La TMP (Télévision Mobile Personnelle) vivra-t-elle?… Une histoire de réseaux…


Lors d’une réunion intitulée « Telecoms 2010 », initiée par Premier Cercle, une partie du microcosme des télécoms et de la téléphonie mobile était réunis, venus écouter quelques leaders expliquer comment 2010 allait être un renouveau pour les télécommunications et les différentes formes de convergence dans cette atmosphère de…reprise.

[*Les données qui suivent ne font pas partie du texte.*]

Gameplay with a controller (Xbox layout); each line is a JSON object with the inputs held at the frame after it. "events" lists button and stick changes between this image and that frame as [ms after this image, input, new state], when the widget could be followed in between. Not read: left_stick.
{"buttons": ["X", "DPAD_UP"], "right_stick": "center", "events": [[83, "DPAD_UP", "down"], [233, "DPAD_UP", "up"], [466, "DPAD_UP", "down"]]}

Vincent Grivet, Directeur de la Télévision Mobile chez TDF participait à une table ronde centrée sur les nouveaux usages dans cette ambiance de convergence généralisée des services de télécommunications ou télévisuels fixes  et mobiles. Son propos était de traiter de l’avenir de la TMP, souvenez-vous, la Télévision Mobile Personnelle. En effet, plus de 4 ans après les premières expérimentations, alors que la technologie est parfaitement maitrisée, la TMP n’est toujours pas arrivée. Mais pourtant, avec un iPhone ou n’importe quel autre smartphone, je peux regarder la TV… sous certaines conditions. Que se passe-t-il donc ?  La version des faits de Vincent Grivet ne manque pas d’intérêt.

Démarré dans la douleur

« La TMP a démarré dans la douleur, c’est une réalité » précise-t-il. Inutile donc d’essayer de jouer la langue de bois, les faits sont là, la TMP n’a pas encore commencé. Il rappelle cependant que le grand frère de la TMP, la TNT (la Télévision Numérique Terrestre)  ne s’est pas faite toute seule non plus et que beaucoup, lorsqu’ont été crée les 18 chaines de la TNT, pensaient qu’elles allaient disparaitre rapidement. « Elles sont toujours là et florissantes » ajoute-t-il.  « Il faut rester calme et humble dans le domaine de la technologie et des média ». Mais quel sera donc l’avenir des 16 chaines annoncées pour la TMP ?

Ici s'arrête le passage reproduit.